Heat rash, also known as prickly heat and miliaria, isn’t just for babies. Though it’s common in infants, heat rash can affect adults, too, especially during hot, humid weather.


Heat rash develops when some of your sweat ducts become clogged. Instead of evaporating, perspiration remains trapped beneath the skin, causing inflammation and rash.
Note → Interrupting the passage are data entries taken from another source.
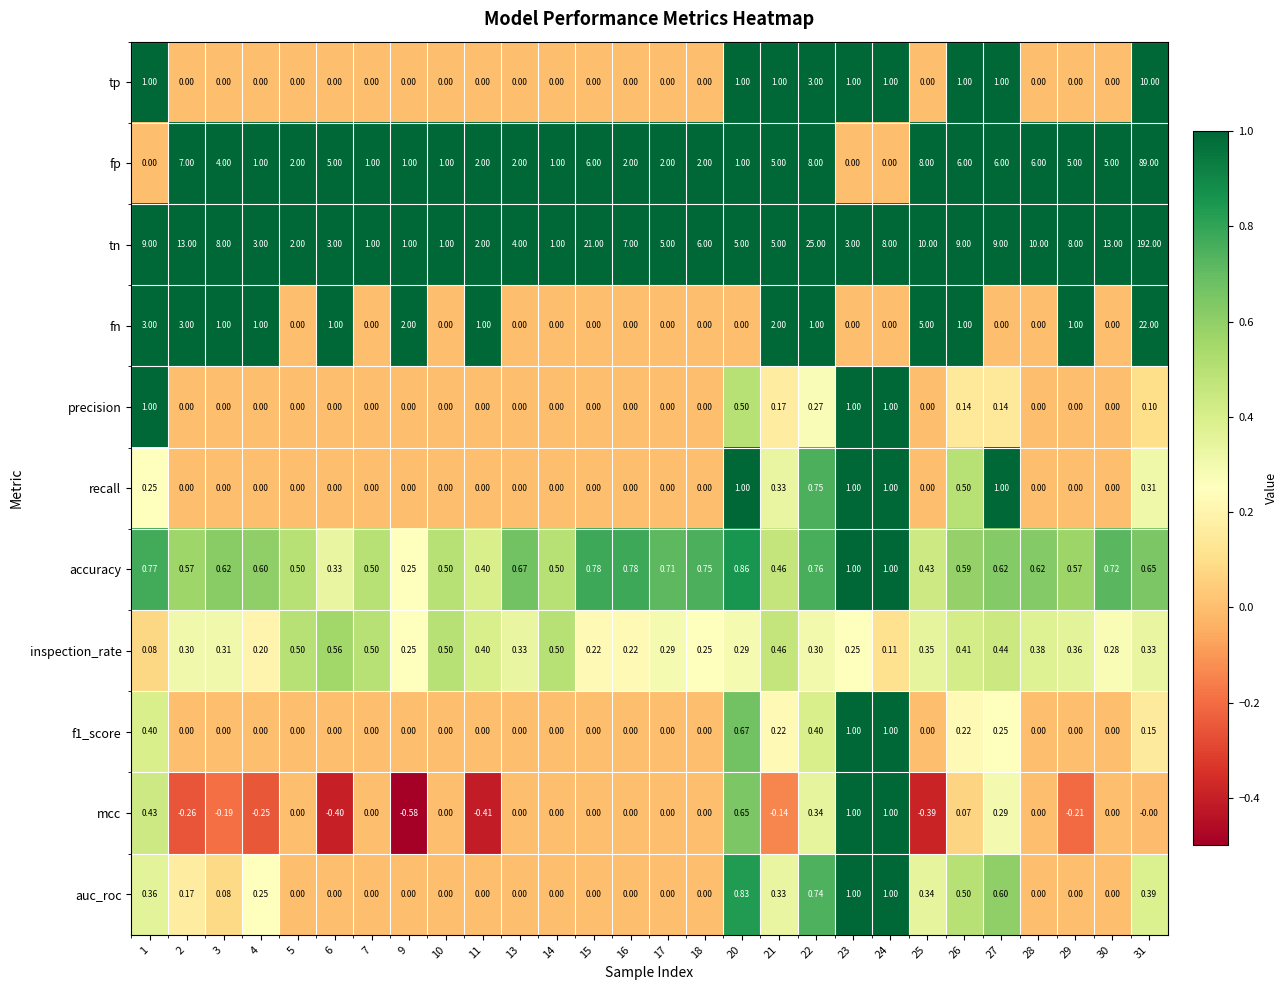

Is the value of recall at 4 greater than the value of tp at 26?

No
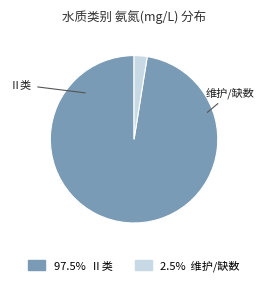

Is there any slice that represents more than half of the pie?

Yes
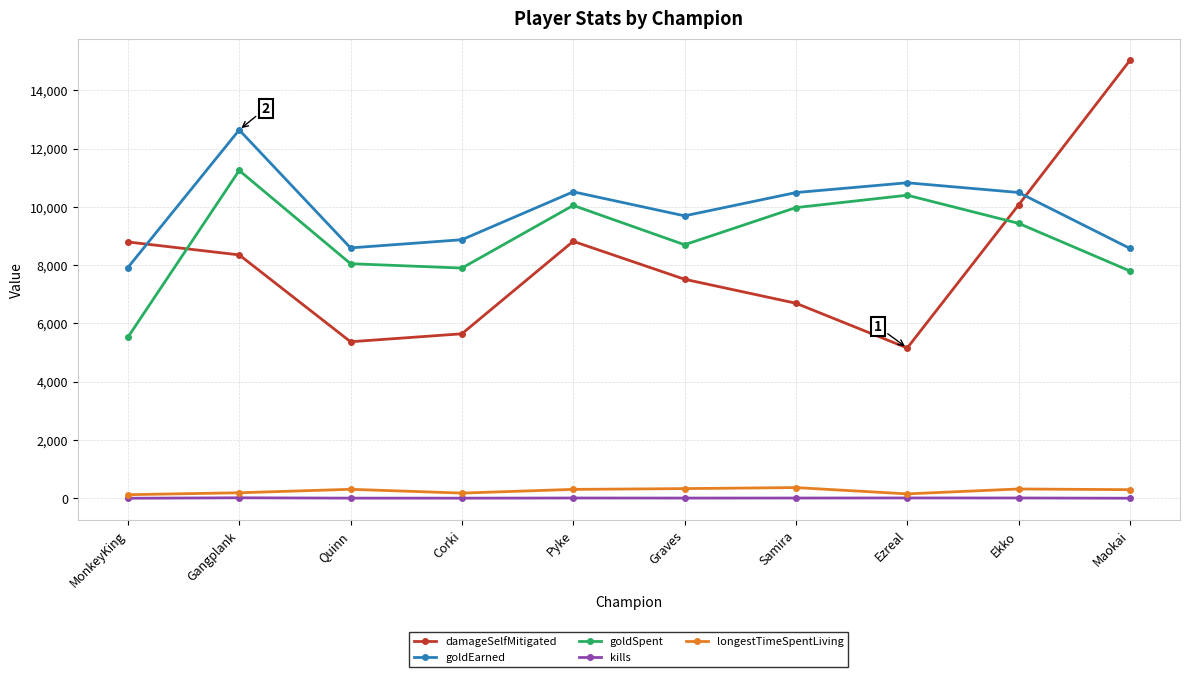

Count the number of data series in this chart.

5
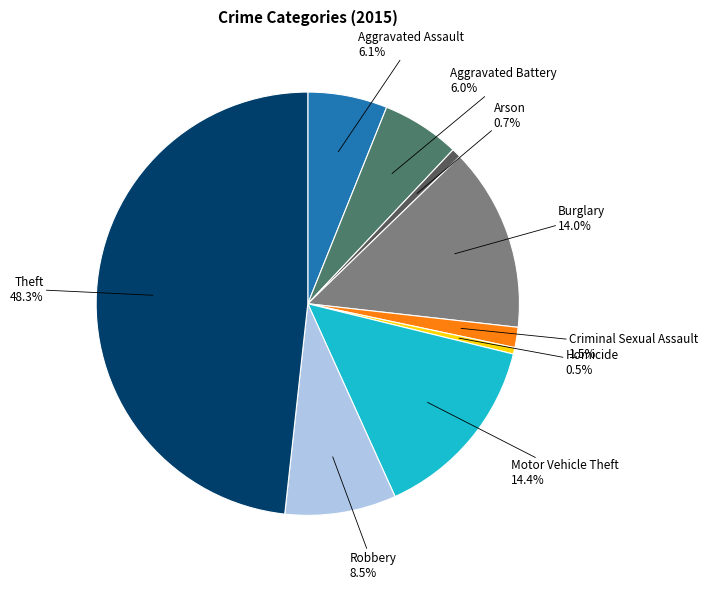

Count the number of slices in the pie.

9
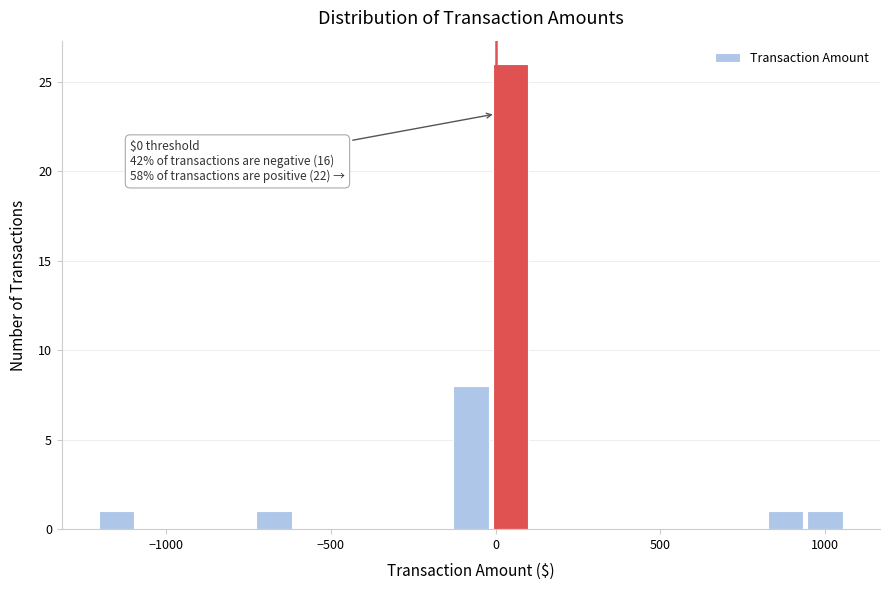

Around what value on the x-axis is the tallest bar? Give the approximate position of its centre, as read against the axis.

50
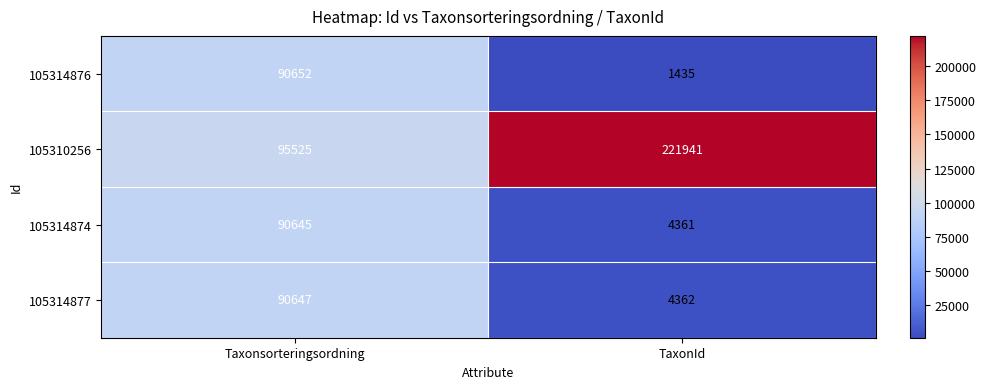

What is the sum of the 105314876 values at TaxonId and Taxonsorteringsordning?

92087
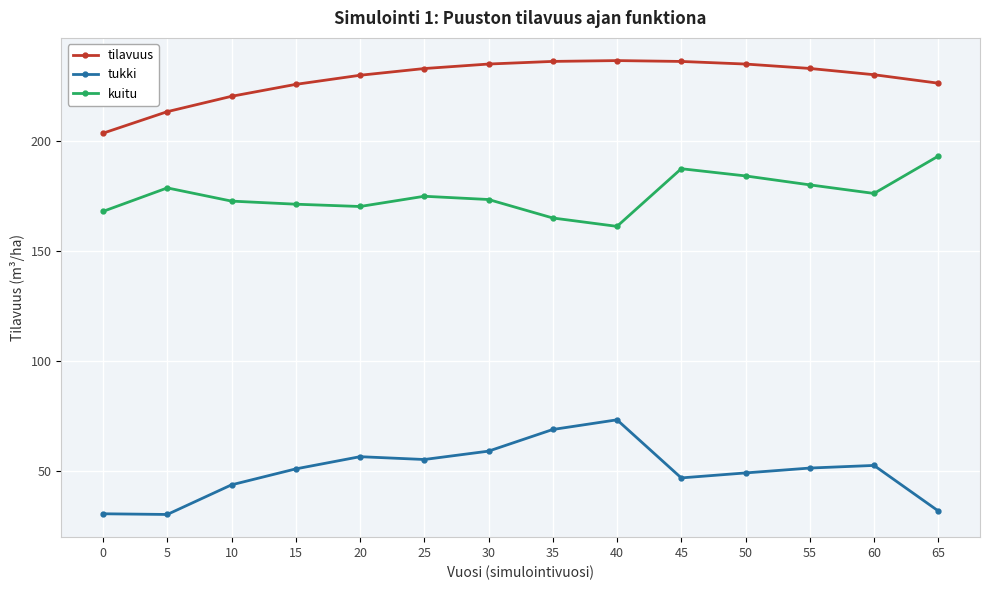

Does the chart display data point markers on the line(s)?

Yes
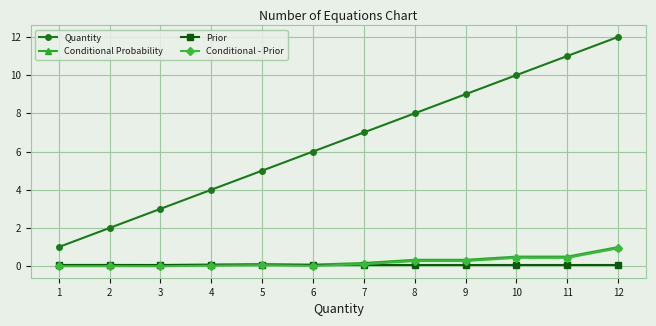

Does the chart display data point markers on the line(s)?

Yes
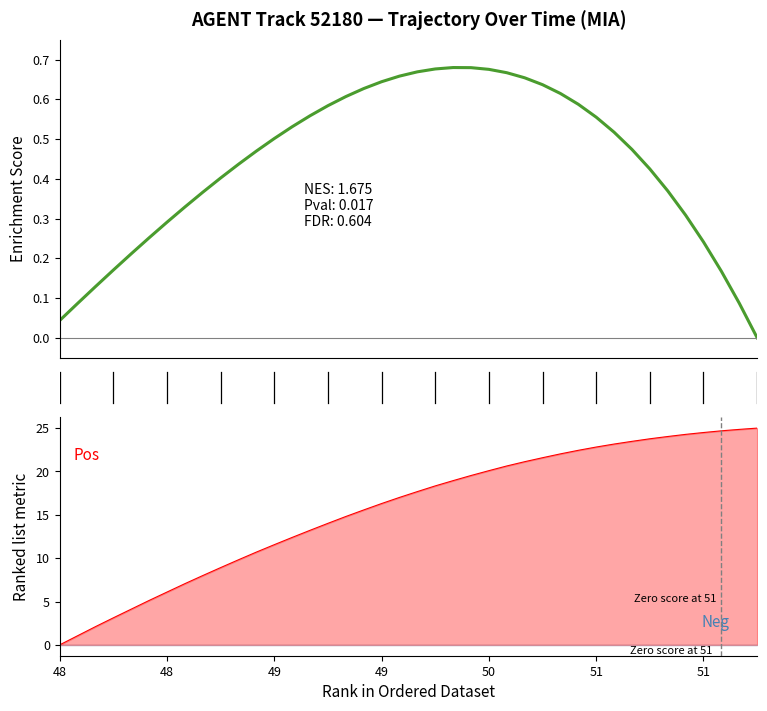

What is the label of the 17th point from the left?

16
It’s not always clear why the sweat ducts become blocked, but certain factors seem to play a role, including:

  • Immature sweat ducts. 
  • Tropical climates. 
  • Physical activity. 
  • Certain fabrics. .
  • Medications. 
  • Overheating. 
  • Heavy creams and ointments. 


Adults usually develop heat rash in folds of skin and wherever clothing causes friction. In infants, the rash is mainly found on the neck, shoulders and chest, but it can also occur in the armpits, elbow creases and groin area.

There are three types of miliaria, which are classified according to where the sweat ducts are blocked. Signs and symptoms for each type vary.

Miliaria crystallina

The mildest form of heat rash affects the sweat ducts in the topmost layer of skin. Miliaria crystallina is marked by:

  • Clear, fluid-filled blisters and bumps that break easily

Miliaria rubra

Occurring deeper in the outer layer of skin, miliaria rubra is sometimes called prickly heat. Signs and symptoms typically include:

  • Red bumps
  • Itchy or prickly feeling in the affected area
  • Little or no sweating in the affected areas

Miliaria profunda

It affects a deeper layer of skin, and appears soon after exercise or any activity that causes sweating. Signs and symptoms may include:

  • Firm, flesh-colored lesions that resemble goose bumps
  • A lack of perspiration, which may lead to symptoms of heat exhaustion, such as dizziness, nausea and a rapid pulse

Home remedies:

  • In hot weather, dress in loose, lightweight clothing that wicks moisture away from your skin.
  • Spend as much time as possible in air-conditioned buildings.
  • After bathing, let your skin air-dry, instead of toweling off.
  • Use calamine lotion or cool compresses to calm itchy, irritated skin.
  • Avoid using creams and ointments, which can block pores further.

A heat rash is very common, especially in those hot summer months. Dress lightly and try to stay cool and in the shade.